- **TEKST**
┄┄┄┄┄┄┄┄┄┄┄┄┄┄┄┄┄┄┄┄

Odpływ ludzi z Detroit, który kojarzymy zazwyczaj z ostatnim kryzysem, zaczął się już w latach 50.
Zawsze powtarzałem, że wolę amerykańską tradycję reportażu od naszej lokalnej, polskiej szkoły. Wydawało mi się, że ta pierwsza to stateczni dziennikarze i akademicy, którzy w końcu – gdy wzywa wyższa konieczność: kryzys, wojna, gospodarcza i społeczna zapaść – opuszczają wygodne posady, by samemu w terenie zmierzyć się z tym, co media podają tylko drugiej ręki. Tak powstawały książki najlepsze: podparte researchem, precyzyjne i szczegółowe jak praca doktorska, ale brutalne i uderzające jak korespondencja wojenna. A w kontraście do tego: nieustanny przymus egzotyzacji opisywanego świata na potrzeby polskiej czytelniczki czy czytelnika („ci Rosjanie, Czesi, Arabowie – niepotrzebne skreślić – są jacyś inni”); wieczna turystyka, z której korzysta się rozpaczliwie chętnie, gdy tylko redakcja zapłaci; szukanie różnych „prawd” i „dusz” danej lokalności – zamiast faktów, z którymi bywa się często na bakier. Skutecznie zniechęcało mnie to do większości książek powstających w ramach polskiej szkoły.

┄┄┄┄┄┄┄┄┄┄┄┄┄┄┄┄┄┄┄┄

- **PRZEDSTAWIONY MATERIAŁ**
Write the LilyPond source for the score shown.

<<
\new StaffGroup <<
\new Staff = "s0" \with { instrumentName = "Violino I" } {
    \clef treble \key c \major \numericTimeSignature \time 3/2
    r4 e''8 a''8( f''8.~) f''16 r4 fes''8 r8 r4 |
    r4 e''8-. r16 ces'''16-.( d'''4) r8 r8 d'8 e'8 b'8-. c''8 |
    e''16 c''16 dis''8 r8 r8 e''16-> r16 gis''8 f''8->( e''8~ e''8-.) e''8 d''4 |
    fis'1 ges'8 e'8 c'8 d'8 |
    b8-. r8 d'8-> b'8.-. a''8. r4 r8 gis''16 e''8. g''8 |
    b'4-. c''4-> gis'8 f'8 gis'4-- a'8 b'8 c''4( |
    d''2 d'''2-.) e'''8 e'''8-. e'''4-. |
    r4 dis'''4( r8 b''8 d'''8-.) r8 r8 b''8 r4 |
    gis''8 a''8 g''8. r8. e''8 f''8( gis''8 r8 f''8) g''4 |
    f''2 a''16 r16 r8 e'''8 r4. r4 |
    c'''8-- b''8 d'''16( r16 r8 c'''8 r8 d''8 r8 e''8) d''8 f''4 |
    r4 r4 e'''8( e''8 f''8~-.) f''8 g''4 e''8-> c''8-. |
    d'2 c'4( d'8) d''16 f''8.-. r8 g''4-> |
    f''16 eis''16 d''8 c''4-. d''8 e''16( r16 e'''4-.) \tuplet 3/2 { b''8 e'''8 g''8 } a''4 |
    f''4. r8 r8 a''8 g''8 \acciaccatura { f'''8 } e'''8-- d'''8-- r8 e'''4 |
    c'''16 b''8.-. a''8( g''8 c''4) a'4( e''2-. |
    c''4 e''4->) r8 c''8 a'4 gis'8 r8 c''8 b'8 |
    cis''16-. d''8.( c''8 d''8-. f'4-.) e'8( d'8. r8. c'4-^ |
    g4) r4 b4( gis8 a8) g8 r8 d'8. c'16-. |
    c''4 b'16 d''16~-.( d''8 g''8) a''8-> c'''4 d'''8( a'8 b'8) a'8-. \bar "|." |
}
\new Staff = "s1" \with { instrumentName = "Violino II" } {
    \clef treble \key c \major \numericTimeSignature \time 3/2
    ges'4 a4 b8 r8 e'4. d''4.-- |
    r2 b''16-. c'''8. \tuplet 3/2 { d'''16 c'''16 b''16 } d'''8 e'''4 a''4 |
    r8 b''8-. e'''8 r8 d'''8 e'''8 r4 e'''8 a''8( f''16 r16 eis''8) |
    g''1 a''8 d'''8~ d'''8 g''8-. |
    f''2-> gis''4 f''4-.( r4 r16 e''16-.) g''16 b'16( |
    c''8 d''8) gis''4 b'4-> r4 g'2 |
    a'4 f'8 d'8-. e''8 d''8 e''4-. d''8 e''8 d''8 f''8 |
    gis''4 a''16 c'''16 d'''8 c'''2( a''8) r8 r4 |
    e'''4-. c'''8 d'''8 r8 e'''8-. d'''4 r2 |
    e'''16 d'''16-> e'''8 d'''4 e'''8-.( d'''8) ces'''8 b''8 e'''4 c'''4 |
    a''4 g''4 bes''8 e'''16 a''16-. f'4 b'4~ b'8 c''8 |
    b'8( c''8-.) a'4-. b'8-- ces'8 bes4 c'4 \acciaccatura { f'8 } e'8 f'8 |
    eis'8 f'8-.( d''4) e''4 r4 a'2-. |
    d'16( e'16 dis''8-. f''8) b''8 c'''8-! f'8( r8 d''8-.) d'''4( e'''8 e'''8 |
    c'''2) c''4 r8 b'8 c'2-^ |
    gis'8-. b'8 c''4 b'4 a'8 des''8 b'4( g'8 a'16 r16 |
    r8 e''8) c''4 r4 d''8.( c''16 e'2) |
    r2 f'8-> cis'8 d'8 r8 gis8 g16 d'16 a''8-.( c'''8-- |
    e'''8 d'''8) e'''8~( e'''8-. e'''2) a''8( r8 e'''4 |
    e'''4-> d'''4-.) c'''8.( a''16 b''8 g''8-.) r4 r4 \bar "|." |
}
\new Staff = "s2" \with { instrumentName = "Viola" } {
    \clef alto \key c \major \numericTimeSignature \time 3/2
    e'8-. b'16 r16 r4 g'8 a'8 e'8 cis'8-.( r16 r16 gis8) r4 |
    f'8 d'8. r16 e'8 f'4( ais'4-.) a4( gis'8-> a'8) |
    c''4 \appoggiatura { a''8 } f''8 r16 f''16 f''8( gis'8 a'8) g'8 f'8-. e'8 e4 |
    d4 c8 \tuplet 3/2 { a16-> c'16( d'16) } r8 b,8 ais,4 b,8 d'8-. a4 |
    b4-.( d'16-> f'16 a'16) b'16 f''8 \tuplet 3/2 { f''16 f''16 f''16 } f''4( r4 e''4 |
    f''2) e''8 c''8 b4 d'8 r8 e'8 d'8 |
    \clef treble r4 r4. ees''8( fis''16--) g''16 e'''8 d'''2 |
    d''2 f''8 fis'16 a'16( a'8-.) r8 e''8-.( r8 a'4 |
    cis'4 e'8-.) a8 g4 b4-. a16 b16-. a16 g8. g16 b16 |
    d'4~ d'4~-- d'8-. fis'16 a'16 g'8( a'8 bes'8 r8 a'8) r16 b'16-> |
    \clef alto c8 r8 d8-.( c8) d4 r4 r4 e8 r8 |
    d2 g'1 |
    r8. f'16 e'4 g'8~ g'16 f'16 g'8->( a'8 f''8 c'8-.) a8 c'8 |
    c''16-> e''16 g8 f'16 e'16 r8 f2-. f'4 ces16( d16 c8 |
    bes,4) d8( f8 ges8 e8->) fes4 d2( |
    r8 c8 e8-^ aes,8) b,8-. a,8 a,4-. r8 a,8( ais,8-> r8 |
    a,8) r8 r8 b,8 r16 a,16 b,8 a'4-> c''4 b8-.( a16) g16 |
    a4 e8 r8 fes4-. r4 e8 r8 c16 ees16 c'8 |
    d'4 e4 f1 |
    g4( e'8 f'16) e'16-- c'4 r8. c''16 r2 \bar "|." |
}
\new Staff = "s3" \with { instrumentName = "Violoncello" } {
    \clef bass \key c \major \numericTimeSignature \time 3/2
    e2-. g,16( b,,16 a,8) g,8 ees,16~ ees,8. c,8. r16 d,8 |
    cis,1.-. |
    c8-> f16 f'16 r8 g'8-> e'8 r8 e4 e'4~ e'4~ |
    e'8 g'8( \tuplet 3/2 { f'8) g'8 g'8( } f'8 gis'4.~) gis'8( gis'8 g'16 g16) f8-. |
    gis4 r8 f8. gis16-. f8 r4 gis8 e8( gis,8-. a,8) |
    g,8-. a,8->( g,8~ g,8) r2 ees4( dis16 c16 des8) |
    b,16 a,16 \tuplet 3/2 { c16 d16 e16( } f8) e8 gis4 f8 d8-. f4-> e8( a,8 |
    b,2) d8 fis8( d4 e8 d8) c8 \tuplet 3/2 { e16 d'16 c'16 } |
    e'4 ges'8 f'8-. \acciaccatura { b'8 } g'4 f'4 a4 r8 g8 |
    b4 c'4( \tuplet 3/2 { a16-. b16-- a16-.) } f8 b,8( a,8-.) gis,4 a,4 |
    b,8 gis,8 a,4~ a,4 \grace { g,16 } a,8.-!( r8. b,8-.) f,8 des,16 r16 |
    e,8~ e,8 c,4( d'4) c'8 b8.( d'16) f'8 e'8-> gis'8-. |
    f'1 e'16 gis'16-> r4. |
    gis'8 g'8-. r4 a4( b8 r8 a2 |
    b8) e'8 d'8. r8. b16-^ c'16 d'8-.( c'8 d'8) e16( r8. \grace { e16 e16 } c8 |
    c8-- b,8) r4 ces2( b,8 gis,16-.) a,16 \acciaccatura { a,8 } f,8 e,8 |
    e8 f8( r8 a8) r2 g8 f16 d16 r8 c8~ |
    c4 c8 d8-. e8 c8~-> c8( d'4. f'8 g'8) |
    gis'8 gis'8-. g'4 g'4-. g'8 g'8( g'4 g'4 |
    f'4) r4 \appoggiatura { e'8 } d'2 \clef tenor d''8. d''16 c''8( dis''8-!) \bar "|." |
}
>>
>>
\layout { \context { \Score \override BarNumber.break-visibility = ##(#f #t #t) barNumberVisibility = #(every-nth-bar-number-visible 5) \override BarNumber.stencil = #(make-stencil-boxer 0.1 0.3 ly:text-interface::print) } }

┄┄┄┄┄┄┄┄┄┄┄┄┄┄┄┄┄┄┄┄

- **ZADANIA DO WYKONANIA**
[a] Kiedy według tekstu o reportażu zaczął się odpływ ludzi z Detroit?
[b] Wypisz z wpisów każdy wiersz, w którym występuje ciąg „tuplet”.
Tekst i wpisy nie mają ze sobą żadnego związku.

- **ODPOWIEDZI DO ZADAŃ**
[a] Odpływ ludzi z Detroit zaczął się już w latach 50.

[b]
    f''16 eis''16 d''8 c''4-. d''8 e''16( r16 e'''4-.) \tuplet 3/2 { b''8 e'''8 g''8 } a''4 |
    r2 b''16-. c'''8. \tuplet 3/2 { d'''16 c'''16 b''16 } d'''8 e'''4 a''4 |
    d4 c8 \tuplet 3/2 { a16-> c'16( d'16) } r8 b,8 ais,4 b,8 d'8-. a4 |
    b4-.( d'16-> f'16 a'16) b'16 f''8 \tuplet 3/2 { f''16 f''16 f''16 } f''4( r4 e''4 |
    e'8 g'8( \tuplet 3/2 { f'8) g'8 g'8( } f'8 gis'4.~) gis'8( gis'8 g'16 g16) f8-. |
    b,16 a,16 \tuplet 3/2 { c16 d16 e16( } f8) e8 gis4 f8 d8-. f4-> e8( a,8 |
    b,2) d8 fis8( d4 e8 d8) c8 \tuplet 3/2 { e16 d'16 c'16 } |
    b4 c'4( \tuplet 3/2 { a16-. b16-- a16-.) } f8 b,8( a,8-.) gis,4 a,4 |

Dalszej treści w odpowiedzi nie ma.